*** EXERCISE TEXT ***

On-Disk Text Processing With Javascript - javascript

I have some html files that I need to do automated processing on, basically regex replaces, but also some more complex actions like copying select blocks of text from one file to another.
I want to create a series of scripts that will let me do this processing (it will need to be done more than once on different batches of files). It would be trivial to use Go for this (read the file into memory, regex, save to disk) but I am the only member of the project that's familiar with Go.
Javascript is a tad more ubiquitous, and I do have project members who are familiar with the language, so it's a better fit in that respect. If I'm not around later, someone else could edit the scripts.
Is there a simple way to write some JS scripts to do on-disk text processing? I'm looking for a cross-platform solution (OSX, Windows). Ideally, once the scripts are written, they can be executed by double-clicking an icon--there will be "not computer people" involved at some point.
Also, I'd like to be able to do some kind of alert/message box to inform the user of the success/failure of the script. (This may be a tall order, and is of secondary importance.)
What I've looked at:
Node.js was the first thing that popped into my head, because I know that it has file system access tools, and obviously regex capacity. But I've never used Node before, and based on the tutorials I've read, it seems like overkill for something this simple.
There's a whole slew of "javascript compiling" tools that you can find by googling around. Some are not cross-platform, some seem old or not actively maintained, etc. None of them caught my eye as easy to pick up and just write some JS scripts with.
Any thoughts?

Node.js is a simple solution and with it's framework you can create or later modify your script to your needs. This way you will not be locked down by someone else's code. And it is not that difficult to to use.
Here is a quick tutorial on accesing files using node.js
http://www.sitepoint.com/accessing-the-file-system-in-node-js/
And here is a quick tutorial on using a node module called Cheerio. It allow you to access html files using "jquery like syntax". You don't need to use regex.

*** End of EXERCISE TEXT ***

--- ACTIVITY 1 ---
Name each programming language, software product, or operating system that the forum thread writes with a capital letter, listing each one once.
--- ACTIVITY 2 ---
Repeat the forum thread word for word from "I want to create" to "familiar with Go.".
The listing that comes next has nothing to do with the forum thread.

*** DATASET ***

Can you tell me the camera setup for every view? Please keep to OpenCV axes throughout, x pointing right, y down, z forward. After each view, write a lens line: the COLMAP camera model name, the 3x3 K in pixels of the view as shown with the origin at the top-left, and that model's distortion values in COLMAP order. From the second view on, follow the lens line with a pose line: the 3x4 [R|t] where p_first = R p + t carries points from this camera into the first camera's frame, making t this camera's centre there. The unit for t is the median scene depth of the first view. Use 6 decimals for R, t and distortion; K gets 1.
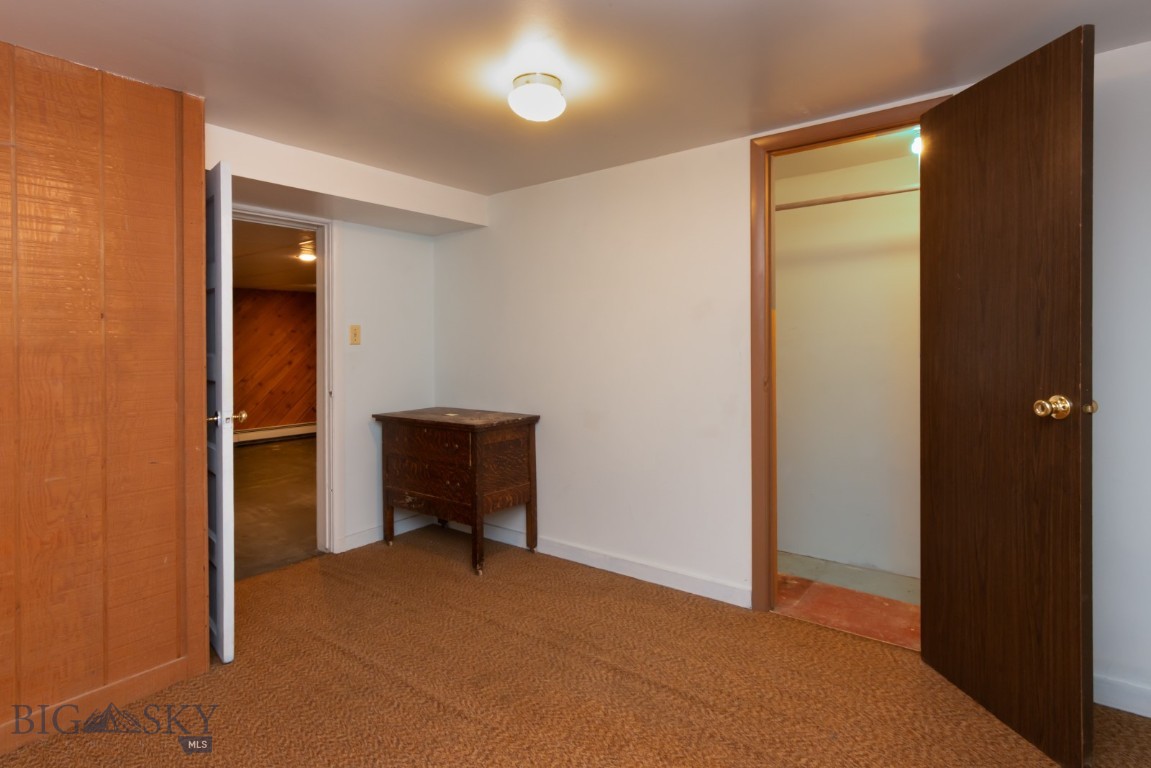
lens RADIAL K [[609.1, 0, 586.7], [0, 609.1, 342.8], [0, 0, 1]] dist [0.000762, 0.000638]
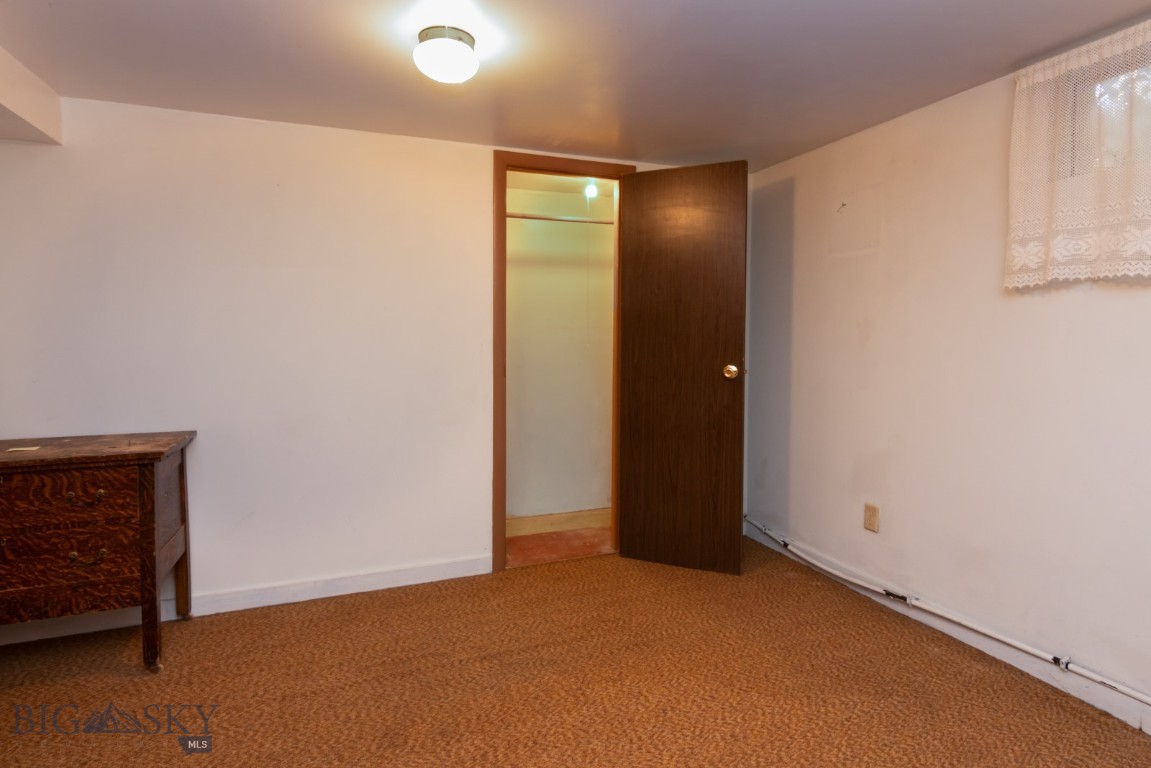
lens RADIAL K [[609.1, 0, 586.7], [0, 609.1, 342.8], [0, 0, 1]] dist [0.000762, 0.000638]
pose [[0.512631, -0.004210, 0.858599, -0.618056], [-0.006336, 0.999942, 0.008686, 0.006356], [-0.858585, -0.009893, 0.512575, 0.295257]]
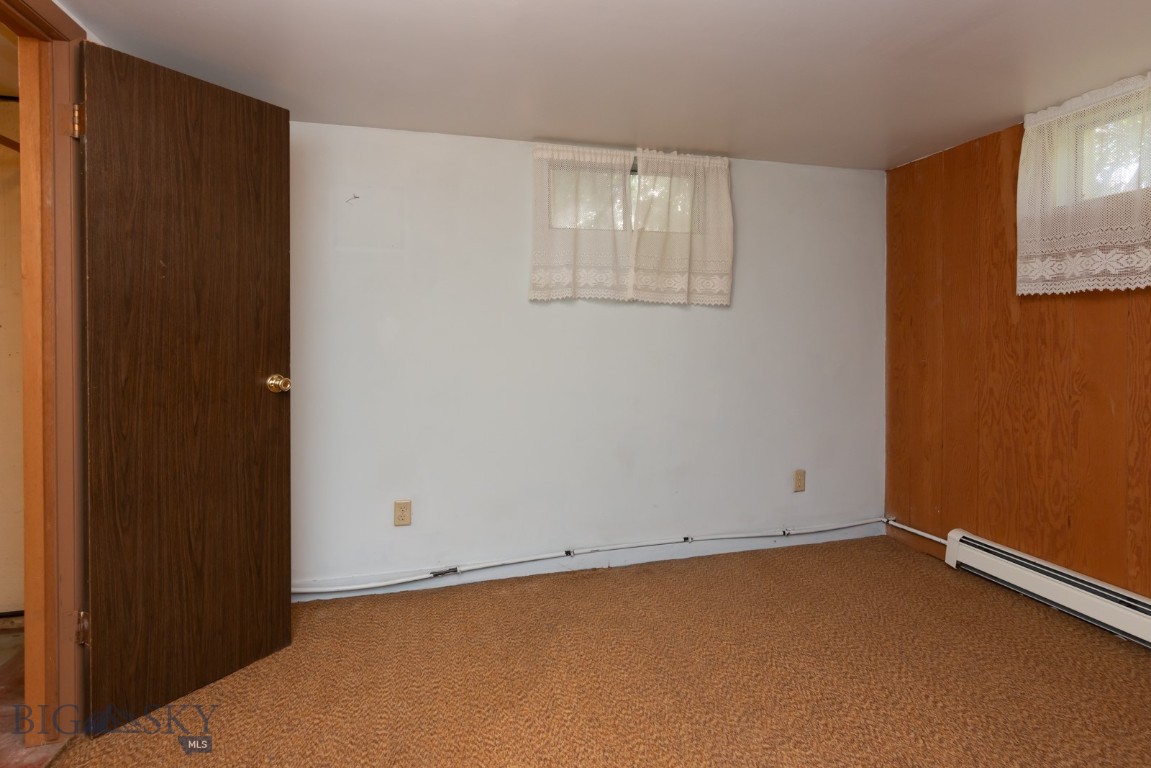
lens RADIAL K [[609.1, 0, 586.7], [0, 609.1, 342.8], [0, 0, 1]] dist [0.000762, 0.000638]
pose [[-0.797902, -0.001857, 0.602784, -0.370726], [0.004486, 0.999949, 0.009018, 0.005164], [-0.602770, 0.009899, -0.797854, 1.073789]]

*** End of DATASET ***

--- SOLUTION 1 ---
Go, Javascript, OSX, Windows, Node.js, Cheerio

--- SOLUTION 2 ---
I want to create a series of scripts that will let me do this processing (it will need to be done more than once on different batches of files). It would be trivial to use Go for this (read the file into memory, regex, save to disk) but I am the only member of the project that's familiar with Go.